Looking for information or photos / pictures of the trawler Prefect as my great grand father was 2nd hand on the trawler in the 1st WW and he received a D.S.M in 1917/18 . Have been to the central library but they have no photos just information on its armament during the war and that it became the Norland in WW2


----------



## gil mayes (Nov 20, 2006)

There is a pic of her as VIKING ALLIANCE at http://www.fleetwood-trawlers.info/index.php/2010/03/s-t-norland-h266/.
Gil.


----------



## exsailor (Dec 18, 2005)

Trawler 'Prefect' GY737, 
full history (scroll down to Norland) at http://www.fleetwood-trawlers.info/index.php/category/steamers-picture/page/43/
and photo of her as 'Viking Alliance' at http://float-trawlers.lancashire.go...xIjtpOjE7czoxOiI2IjtpOjI7czoxOiI3Ijt9&pg=3084


----------



## gil mayes (Nov 20, 2006)

North East Lincolnshire Archives (NELA) have a photograph of her as PREFECT (138941) (GY737). It is on P.54 of the catalogue compiled by Dave Todd as NELA ref. 365/1/14.
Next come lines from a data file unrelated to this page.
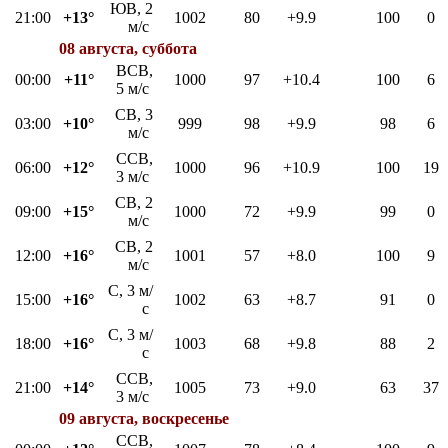
ЮВ, 2
21:00
+13°
1002
80
+9.9
100
0
м/с
08 августа, суббота
ВСВ,
00:00
+11°
1000
97
+10.4
100
6
5 м/с
СВ, 3
03:00
+10°
999
98
+9.9
98
6
м/с
ССВ,
06:00
+12°
1000
96
+10.9
100
19
3 м/с
СВ, 2
09:00
+15°
1000
72
+9.9
99
0
м/с
СВ, 2
12:00
+16°
1001
57
+8.0
100
9
м/с
С, 3 м/
15:00
+16°
1002
63
+8.7
91
0
с
С, 3 м/
18:00
+16°
1003
68
+9.8
88
2
с
ССВ,
21:00
+14°
1005
73
+9.0
63
37
3 м/с
09 августа, воскресенье
ССВ,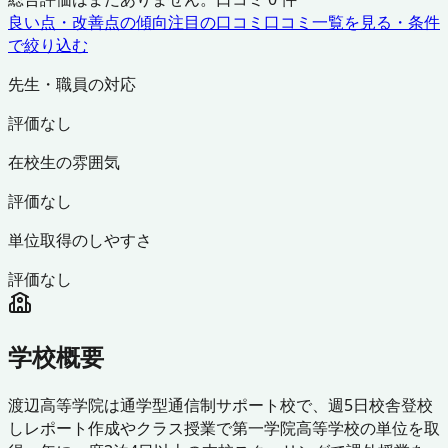
良い点・改善点の傾向
注目の口コミ
口コミ一覧を見る・条件
で絞り込む
先生・職員の対応
評価なし
在校生の雰囲気
評価なし
単位取得のしやすさ
評価なし
学校概要
渡辺高等学院は通学型通信制サポート校で、週5日校舎登校
しレポート作成やクラス授業で第一学院高等学校の単位を取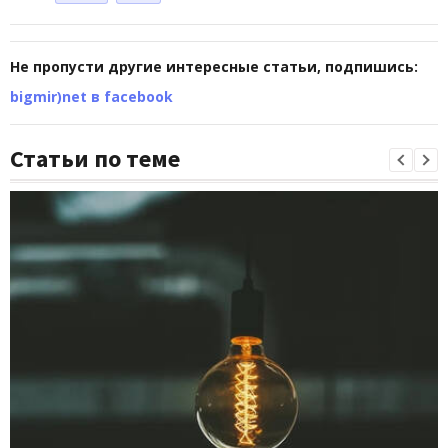
Не пропусти другие интересные статьи, подпишись:
bigmir)net в facebook
Статьи по теме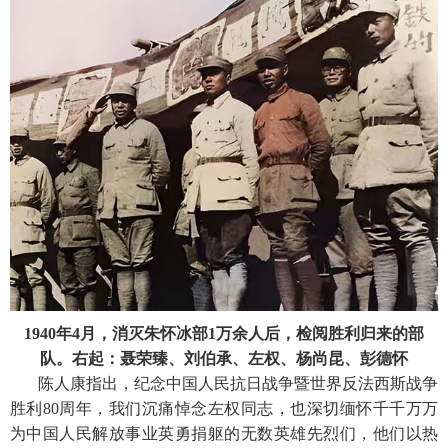
1940年4月，消灭朱怀冰部1万余人后，检阅胜利归来的部
队。右起：聂荣臻、刘伯承、左权、杨尚昆、彭德怀
陈人康指出，纪念中国人民抗日战争暨世界反法西斯战争
胜利80周年，我们沉痛悼念左权同志，也深切缅怀千千万万
为中国人民解放事业英勇捐躯的无数英雄先烈们，他们以热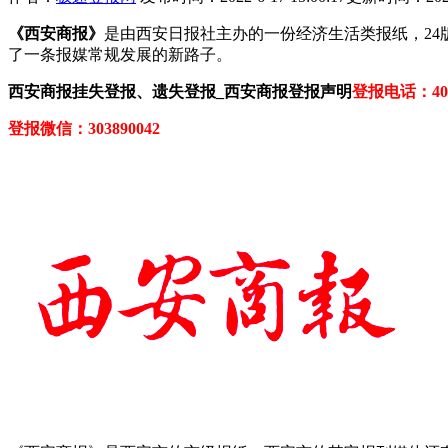
《西安商报》
是由西安日报社主办的一份经济生活类报纸，24
了一条报媒常规发展的新路子。
西安商报挂失登报、遗失登报_西安商报登报声明
登报电话：400-
登报微信：303890042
When I compile a vessel's history profile I tend not to claim a 'full history …' until I have seen the vessel's Registration Folios and to date I have not seen those of PREFECT in her time on the Grimsby register.
Gil.


----------



## CrwGy (Oct 1, 2012)

Thank you Gil will contact archives to see if I can get a copy of the picture


----------